Hello,
I have data with a three-level hierarchy, i.e. n[j,k]
individuals nested within J populations, nested within K=2 super-populations (let us call them A
and B
). Within any population j, the two super-populations may be more or less similar, but I want to estimate the average heterogeneity of the super-populations, i.e. averaged over all J populations. Since I am not specifically interested in the population-specific heterogeneity, I am wondering whether it is required to explicitely estimate it in the first place. As an example:
The standard way (I guess):
model {
for(j in 1:J){
for(k in 1:K){
y[j,k] ~ normal(mu[j,k], sigma[j,k]); // individual level
}
mu[j,1:K] ~ normal(nu[j], tau[j]); // population-specific heterogeneity expressed by tau[j]
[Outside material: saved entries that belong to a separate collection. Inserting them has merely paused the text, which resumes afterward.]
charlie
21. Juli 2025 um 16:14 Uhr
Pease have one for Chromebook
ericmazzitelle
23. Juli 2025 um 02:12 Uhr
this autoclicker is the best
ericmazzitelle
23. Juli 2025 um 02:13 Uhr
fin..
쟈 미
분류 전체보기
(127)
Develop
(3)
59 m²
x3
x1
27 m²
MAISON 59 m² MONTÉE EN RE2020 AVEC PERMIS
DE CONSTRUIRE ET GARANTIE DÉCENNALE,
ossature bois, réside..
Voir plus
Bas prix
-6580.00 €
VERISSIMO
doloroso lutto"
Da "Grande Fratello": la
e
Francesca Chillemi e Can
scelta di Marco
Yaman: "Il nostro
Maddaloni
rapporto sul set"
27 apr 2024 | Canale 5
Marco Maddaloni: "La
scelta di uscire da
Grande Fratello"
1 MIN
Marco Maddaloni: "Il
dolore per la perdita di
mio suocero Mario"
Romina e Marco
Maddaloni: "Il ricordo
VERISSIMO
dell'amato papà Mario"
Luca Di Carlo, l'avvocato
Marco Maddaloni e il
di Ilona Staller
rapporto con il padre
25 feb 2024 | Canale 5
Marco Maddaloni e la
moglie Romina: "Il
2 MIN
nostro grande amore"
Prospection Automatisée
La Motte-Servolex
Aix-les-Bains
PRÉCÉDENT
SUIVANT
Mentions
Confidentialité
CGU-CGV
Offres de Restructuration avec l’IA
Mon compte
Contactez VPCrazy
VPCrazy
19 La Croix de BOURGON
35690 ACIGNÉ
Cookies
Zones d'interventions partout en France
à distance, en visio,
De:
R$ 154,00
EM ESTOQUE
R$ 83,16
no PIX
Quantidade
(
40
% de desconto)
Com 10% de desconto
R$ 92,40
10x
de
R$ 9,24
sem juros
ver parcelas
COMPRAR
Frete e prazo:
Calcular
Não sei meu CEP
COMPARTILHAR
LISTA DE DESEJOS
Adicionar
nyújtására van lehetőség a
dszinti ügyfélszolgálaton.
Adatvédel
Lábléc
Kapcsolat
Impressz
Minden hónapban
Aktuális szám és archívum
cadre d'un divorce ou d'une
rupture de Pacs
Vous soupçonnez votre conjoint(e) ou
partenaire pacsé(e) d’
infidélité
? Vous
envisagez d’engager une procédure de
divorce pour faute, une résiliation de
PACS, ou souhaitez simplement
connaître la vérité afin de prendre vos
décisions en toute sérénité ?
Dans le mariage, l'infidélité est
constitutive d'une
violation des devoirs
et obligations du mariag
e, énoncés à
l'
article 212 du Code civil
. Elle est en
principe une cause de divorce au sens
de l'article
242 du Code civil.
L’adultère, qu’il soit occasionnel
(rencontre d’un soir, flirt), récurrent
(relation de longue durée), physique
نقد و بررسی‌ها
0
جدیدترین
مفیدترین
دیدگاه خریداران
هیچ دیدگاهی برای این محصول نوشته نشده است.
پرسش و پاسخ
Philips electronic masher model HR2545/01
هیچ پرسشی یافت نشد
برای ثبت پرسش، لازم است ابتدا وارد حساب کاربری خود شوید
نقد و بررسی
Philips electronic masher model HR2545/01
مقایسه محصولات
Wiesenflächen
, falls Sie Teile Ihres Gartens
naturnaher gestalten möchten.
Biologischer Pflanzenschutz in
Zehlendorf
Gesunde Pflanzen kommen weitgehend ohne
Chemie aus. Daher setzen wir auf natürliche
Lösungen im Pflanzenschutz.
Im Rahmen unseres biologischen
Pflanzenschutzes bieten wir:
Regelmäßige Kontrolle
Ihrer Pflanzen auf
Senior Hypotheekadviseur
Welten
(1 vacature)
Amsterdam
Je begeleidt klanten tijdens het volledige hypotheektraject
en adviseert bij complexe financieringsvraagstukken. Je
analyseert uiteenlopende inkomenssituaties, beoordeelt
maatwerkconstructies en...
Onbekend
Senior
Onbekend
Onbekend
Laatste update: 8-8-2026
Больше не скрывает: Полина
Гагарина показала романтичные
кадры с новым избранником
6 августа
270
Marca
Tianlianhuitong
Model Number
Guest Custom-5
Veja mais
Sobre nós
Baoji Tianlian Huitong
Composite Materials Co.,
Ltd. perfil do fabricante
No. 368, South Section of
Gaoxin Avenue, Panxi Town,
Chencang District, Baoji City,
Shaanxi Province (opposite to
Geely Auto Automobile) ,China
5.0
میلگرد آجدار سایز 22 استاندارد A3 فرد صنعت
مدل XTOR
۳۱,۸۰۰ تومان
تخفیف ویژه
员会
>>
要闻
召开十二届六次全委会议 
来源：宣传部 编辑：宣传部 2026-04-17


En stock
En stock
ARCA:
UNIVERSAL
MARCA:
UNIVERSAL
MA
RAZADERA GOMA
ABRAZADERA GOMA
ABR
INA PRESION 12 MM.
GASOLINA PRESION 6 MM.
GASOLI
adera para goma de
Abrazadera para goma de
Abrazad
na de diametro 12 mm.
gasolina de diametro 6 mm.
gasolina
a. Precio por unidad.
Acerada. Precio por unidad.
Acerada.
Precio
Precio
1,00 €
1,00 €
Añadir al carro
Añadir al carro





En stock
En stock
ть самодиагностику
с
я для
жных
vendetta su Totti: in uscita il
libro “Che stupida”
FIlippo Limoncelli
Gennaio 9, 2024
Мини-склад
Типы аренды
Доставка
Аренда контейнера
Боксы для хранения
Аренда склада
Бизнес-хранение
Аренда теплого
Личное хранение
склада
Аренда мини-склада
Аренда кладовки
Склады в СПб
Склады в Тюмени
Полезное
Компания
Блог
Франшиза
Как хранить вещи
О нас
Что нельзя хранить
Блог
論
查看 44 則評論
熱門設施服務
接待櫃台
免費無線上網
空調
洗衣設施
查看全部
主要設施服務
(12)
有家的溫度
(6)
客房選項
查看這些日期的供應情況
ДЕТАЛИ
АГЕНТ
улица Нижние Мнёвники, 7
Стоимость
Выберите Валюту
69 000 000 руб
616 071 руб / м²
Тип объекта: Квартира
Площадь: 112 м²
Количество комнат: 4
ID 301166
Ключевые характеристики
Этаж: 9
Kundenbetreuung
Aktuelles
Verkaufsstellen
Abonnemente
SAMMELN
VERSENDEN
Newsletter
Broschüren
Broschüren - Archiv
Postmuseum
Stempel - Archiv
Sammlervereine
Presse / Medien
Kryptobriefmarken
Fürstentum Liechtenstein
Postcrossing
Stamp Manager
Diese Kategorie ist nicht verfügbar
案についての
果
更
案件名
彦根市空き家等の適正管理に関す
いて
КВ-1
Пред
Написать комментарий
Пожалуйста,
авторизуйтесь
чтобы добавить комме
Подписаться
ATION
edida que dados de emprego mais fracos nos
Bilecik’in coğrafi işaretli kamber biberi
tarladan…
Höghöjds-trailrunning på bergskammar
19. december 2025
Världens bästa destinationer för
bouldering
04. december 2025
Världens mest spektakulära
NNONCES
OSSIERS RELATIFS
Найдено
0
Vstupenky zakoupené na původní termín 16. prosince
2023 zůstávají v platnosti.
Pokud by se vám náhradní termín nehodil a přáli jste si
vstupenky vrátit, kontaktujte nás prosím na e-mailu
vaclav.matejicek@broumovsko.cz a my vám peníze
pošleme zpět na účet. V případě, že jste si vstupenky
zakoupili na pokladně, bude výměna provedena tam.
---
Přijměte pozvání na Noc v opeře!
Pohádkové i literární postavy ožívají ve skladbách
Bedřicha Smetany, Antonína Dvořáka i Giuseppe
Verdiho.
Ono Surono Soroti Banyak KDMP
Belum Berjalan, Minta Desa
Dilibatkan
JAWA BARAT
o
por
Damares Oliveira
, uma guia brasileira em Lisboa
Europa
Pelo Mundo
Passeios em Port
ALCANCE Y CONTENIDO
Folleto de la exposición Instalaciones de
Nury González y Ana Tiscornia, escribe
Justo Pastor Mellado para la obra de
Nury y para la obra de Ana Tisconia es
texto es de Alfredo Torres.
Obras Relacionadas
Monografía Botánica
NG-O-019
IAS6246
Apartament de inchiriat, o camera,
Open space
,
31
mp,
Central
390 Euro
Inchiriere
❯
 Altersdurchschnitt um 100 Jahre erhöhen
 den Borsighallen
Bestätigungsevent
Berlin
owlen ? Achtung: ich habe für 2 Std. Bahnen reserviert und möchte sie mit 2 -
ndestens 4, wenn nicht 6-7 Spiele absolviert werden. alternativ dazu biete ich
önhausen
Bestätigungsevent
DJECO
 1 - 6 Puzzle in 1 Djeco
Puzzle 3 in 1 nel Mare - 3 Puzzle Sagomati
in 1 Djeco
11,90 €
tau[j] ~ lognormal(tau_mu, tau_sigma); // tau_mu represents average heterogeneity of the super-populations
}
tau_mu ~ normal(prior_tau_mu, prior_tau_sigma); // prior for tau_mu
tau_sigma ~ gamma(prior_shape, prior_rate); // prior for tau_sigma
}
The “short-cut”:
model {
for(j in 1:J){
for(k in 1:K){
y[j,k] ~ normal(mu[j,k], sigma[j,k]); // individuals
}
mu[j,1:K] ~ normal(nu[j], tau); // average heterogeneity expressed by tau
}
tau ~ gamma(shape, rate); // prior for tau
}
So my questions are: What is the difference between the following two models (except that the first model explicitely estimates the population-specific tau
)? And is the “short-cut” or any of the two models valid?